Uit te voeren taken>
1. Beantwoord de volgende vragen over het fragment over de Nederlanders in Rusland:
(a) Naar welk land zond Czaar Alexis personen om scheepstimmerlieden over te halen?
(b) Wie hield de Czaar vanaf die tijd in Holland, en waarvoor?
(c) In welk jaar werd Peter volgens het fragment geboren?
2. Ga verder met het fragment over de Nederlanders in Rusland en sluit aan op de laatste zin.

Aangeleverd fragment>

★ ★ ★ ★ ★ ★ ★

In hetzelfde jaar zond Czaar alexis, het gewigt eener zeemagt inziende, personen naar Nederland, om bekwame scheepstimmerlieden over te halen zich naar Rusland te verplaatsen. Dit gelukte, en het zijn deze eenvoudige Noord-Hollanders en hunne opvolgers geweest, die door gemeenzamen omgang met den troonsopvolger peter een zoo gewigtigen invloed hebben uitgeoefend op het lot van het Russische rijk. Van dien tijd af hield de Czaar een gemagtigde in Holland om bekwame lieden voor zijne dienst te werven. - Wij zijn eenigzins uitvoerig geweest in deze beschouwing, omdat men wel eens meent, dat onze betrekkingen eerst van den tijd van Czaar peter dagteekenen, terwijl uit het medegedeelde blijkt, dat bij zijne geboorte, in 1672, reeds duizende Nederlanders in Moscovie gevestigd waren.

★ ★ ★ ★ ★ ★ ★

Vermelde rijen>

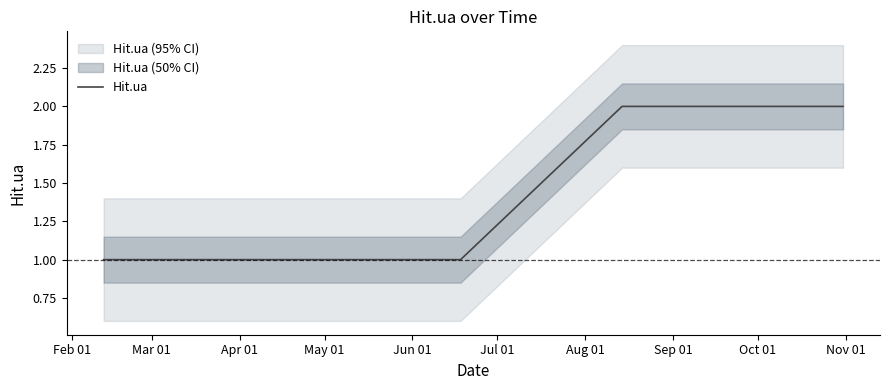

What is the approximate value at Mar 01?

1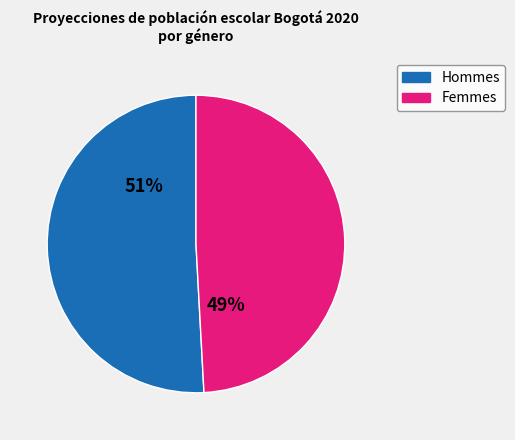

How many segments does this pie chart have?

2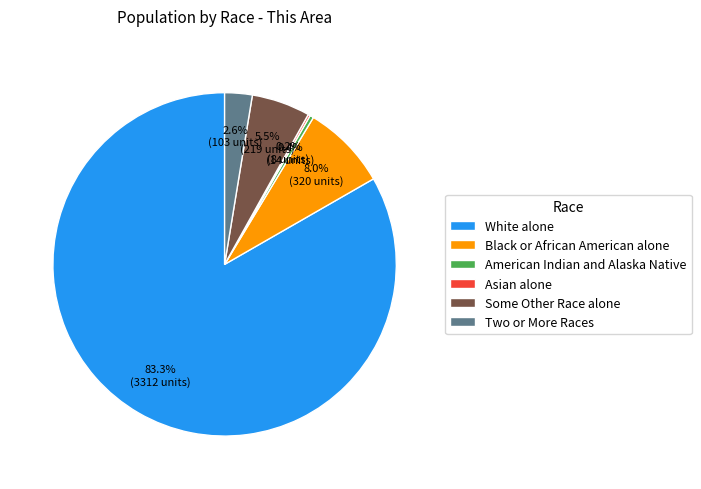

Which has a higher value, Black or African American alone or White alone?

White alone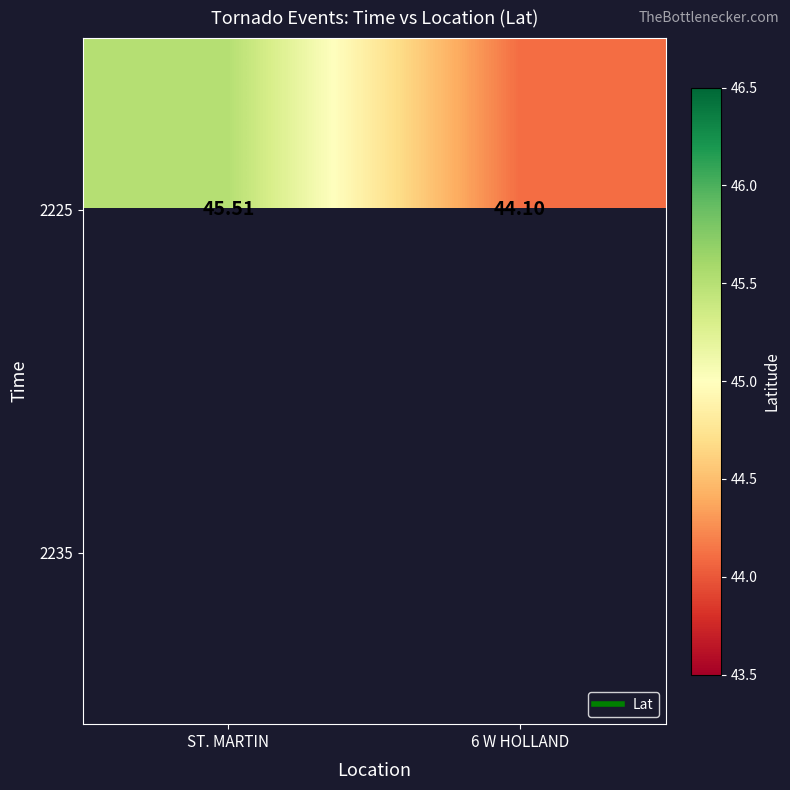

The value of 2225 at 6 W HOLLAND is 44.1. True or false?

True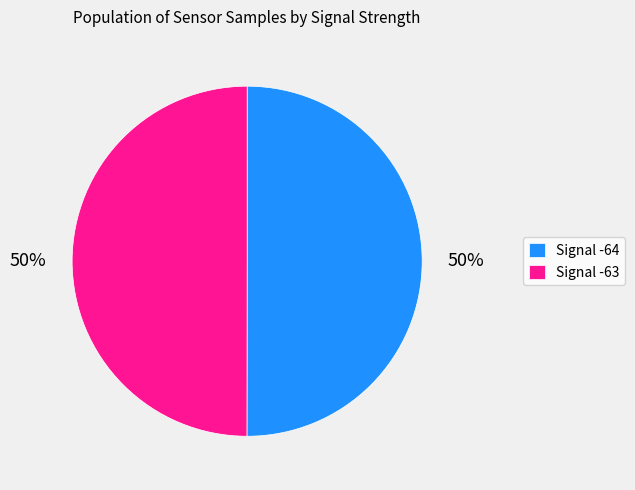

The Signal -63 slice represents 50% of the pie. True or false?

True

★ ★ ★ ★ ★ ★ ★

Antwoordenlijst>
1.
(a) Naar Nederland.
(b) Een gemagtigde, om bekwame lieden voor zijn dienst te werven.
(c) In 1672.

2.
Met de troonsbeklimming van dien vorst brak echter een nieuw tijdperk voor Rusland aan, en geen volk had daarop meer invloed dan het Nederlandsche. Er is nog altijd iets zonderlings, dunkt mij, in de voorliefde van dezen in menig opzigt grooten Czaar voor al wat Hollandsch was. Als men vermeld vindt, dat die ontembaar driftige man, wiens geheele karakter zoo in strijd scheen met het Nederlandsche phlegma, zich nooit gelukkiger gevoelde dan in het gezelschap van Noord-Hollandsche scheepstimmerlieden, en niets liever hoorde dan de Hollandsche taal, dan is men bijna geneigd het Zaandammer vrouwenportret in Peterhof te vergelijken bij den tooverring, die, volgens de legende, op eene andere reuzengestalte in de geschiedenis, op karel den Groote, zooveel invloed uitoefende.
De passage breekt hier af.